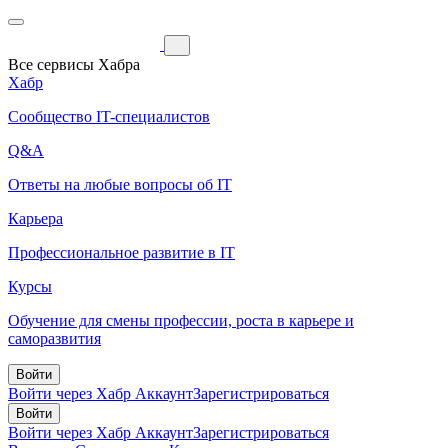
Все сервисы Хабра
Хабр
Сообщество IT-специалистов
Q&A
Ответы на любые вопросы об IT
Карьера
Профессиональное развитие в IT
Курсы
Обучение для смены профессии, роста в карьере и
саморазвития
Войти
Войти через Хабр Аккаунт
Зарегистрироваться
Войти
Войти через Хабр Аккаунт
Зарегистрироваться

══════

**WHAT TO DO:**
What you return must match the records above exactly, minus any images.

**ANSWER TO THIS EXERCISE:**
Все сервисы Хабра
Хабр
Сообщество IT-специалистов
Q&A
Ответы на любые вопросы об IT
Карьера
Профессиональное развитие в IT
Курсы
Обучение для смены профессии, роста в карьере и
саморазвития
Войти
Войти через Хабр Аккаунт
Зарегистрироваться
Войти
Войти через Хабр Аккаунт
Зарегистрироваться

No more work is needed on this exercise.